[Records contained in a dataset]
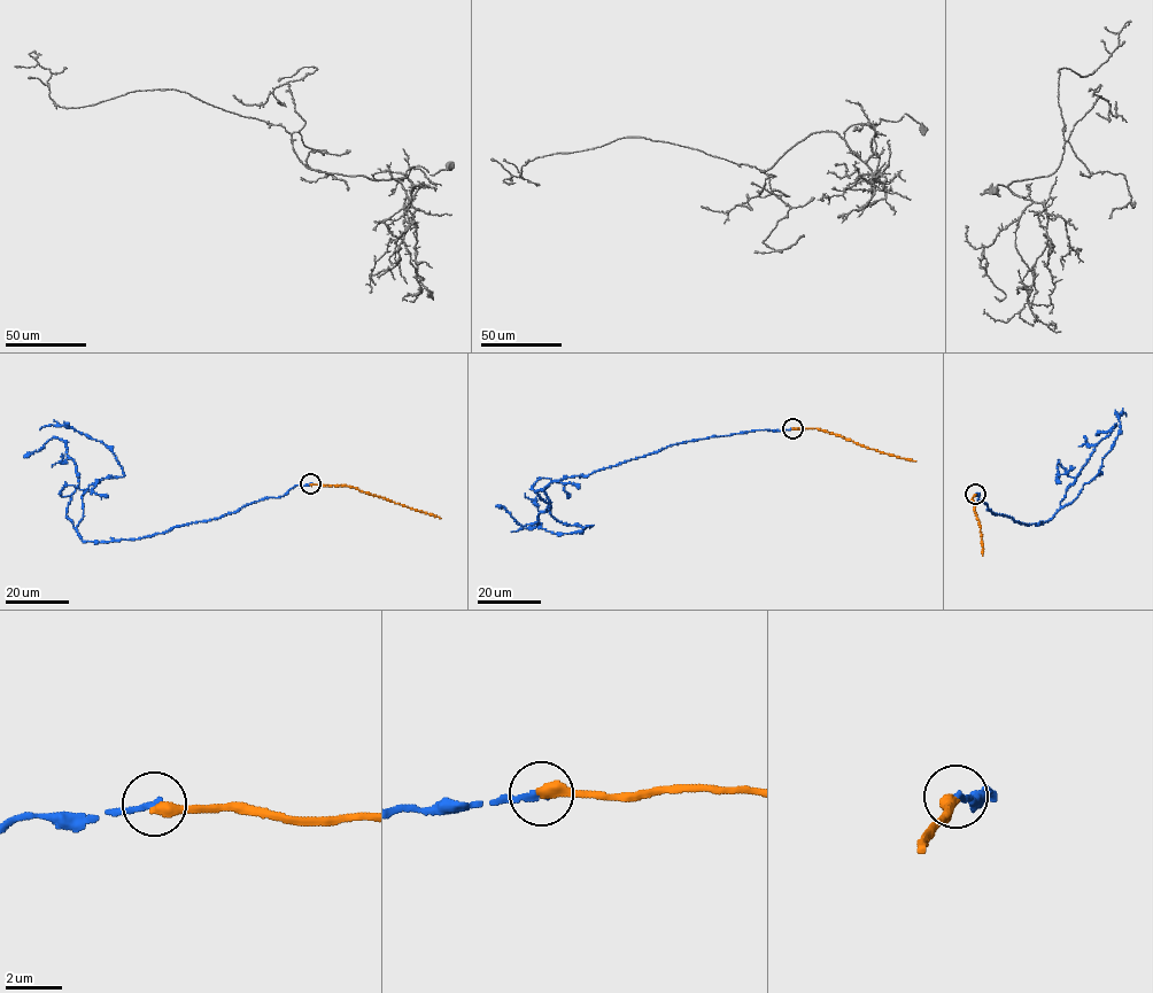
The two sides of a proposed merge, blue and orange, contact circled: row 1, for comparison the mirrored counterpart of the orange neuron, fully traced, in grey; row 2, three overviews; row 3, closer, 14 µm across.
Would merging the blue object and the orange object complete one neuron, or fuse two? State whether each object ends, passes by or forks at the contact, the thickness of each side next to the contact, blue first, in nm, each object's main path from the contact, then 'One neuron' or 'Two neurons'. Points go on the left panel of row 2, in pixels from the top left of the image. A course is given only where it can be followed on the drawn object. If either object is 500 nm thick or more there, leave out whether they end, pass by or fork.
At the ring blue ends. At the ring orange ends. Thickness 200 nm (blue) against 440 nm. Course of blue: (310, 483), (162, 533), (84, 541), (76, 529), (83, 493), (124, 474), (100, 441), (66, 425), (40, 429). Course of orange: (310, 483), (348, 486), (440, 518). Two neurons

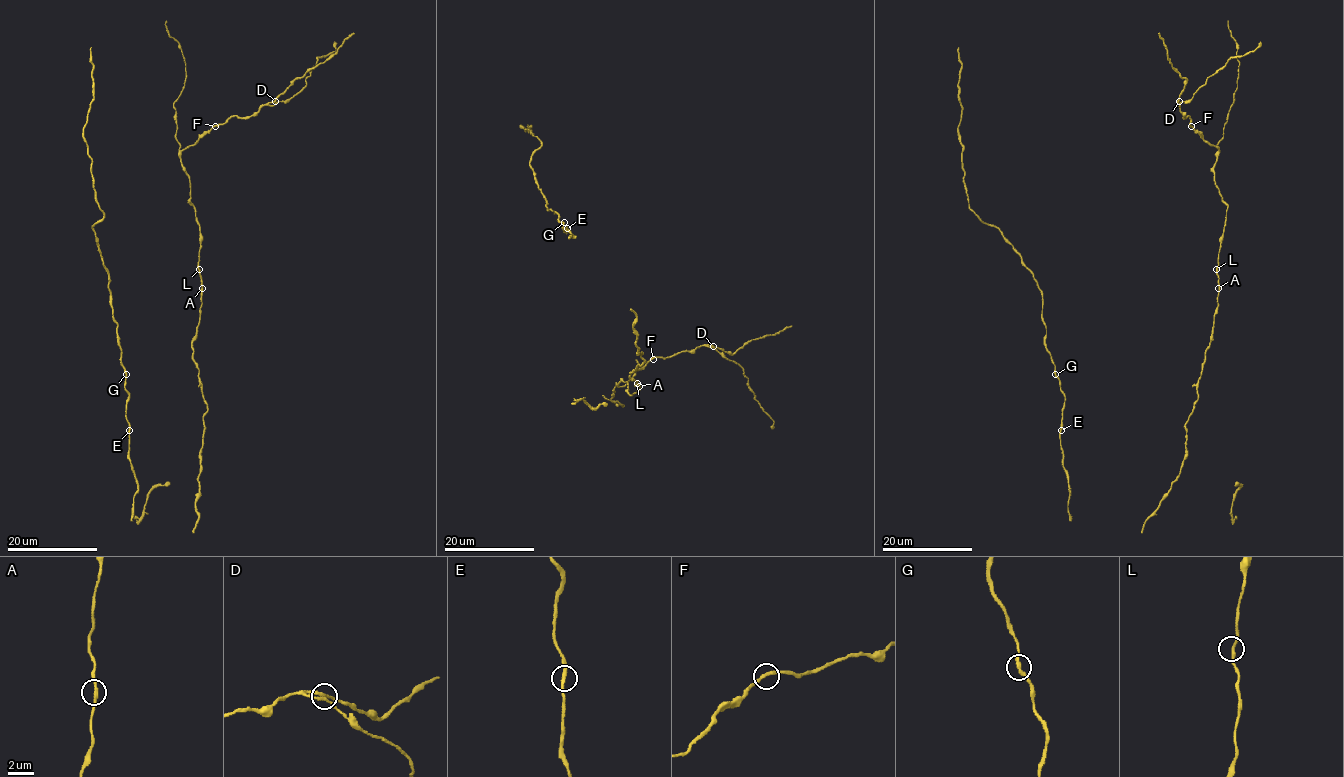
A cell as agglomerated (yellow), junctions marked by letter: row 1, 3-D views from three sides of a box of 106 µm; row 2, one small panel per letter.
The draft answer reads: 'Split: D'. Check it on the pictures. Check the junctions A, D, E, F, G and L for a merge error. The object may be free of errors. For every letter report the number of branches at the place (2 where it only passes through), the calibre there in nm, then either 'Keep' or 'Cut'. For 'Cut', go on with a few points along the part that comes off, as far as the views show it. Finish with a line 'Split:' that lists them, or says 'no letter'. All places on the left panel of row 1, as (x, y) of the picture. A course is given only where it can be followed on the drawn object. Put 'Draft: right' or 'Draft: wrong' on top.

▶ **PROBLEM TO WORK ON**
If a line in the records contains the string "three", copy it out.

▶ **ANSWER BOX**
The two sides of a proposed merge, blue and orange, contact circled: row 1, for comparison the mirrored counterpart of the orange neuron, fully traced, in grey; row 2, three overviews; row 3, closer, 14 µm across.
A cell as agglomerated (yellow), junctions marked by letter: row 1, 3-D views from three sides of a box of 106 µm; row 2, one small panel per letter.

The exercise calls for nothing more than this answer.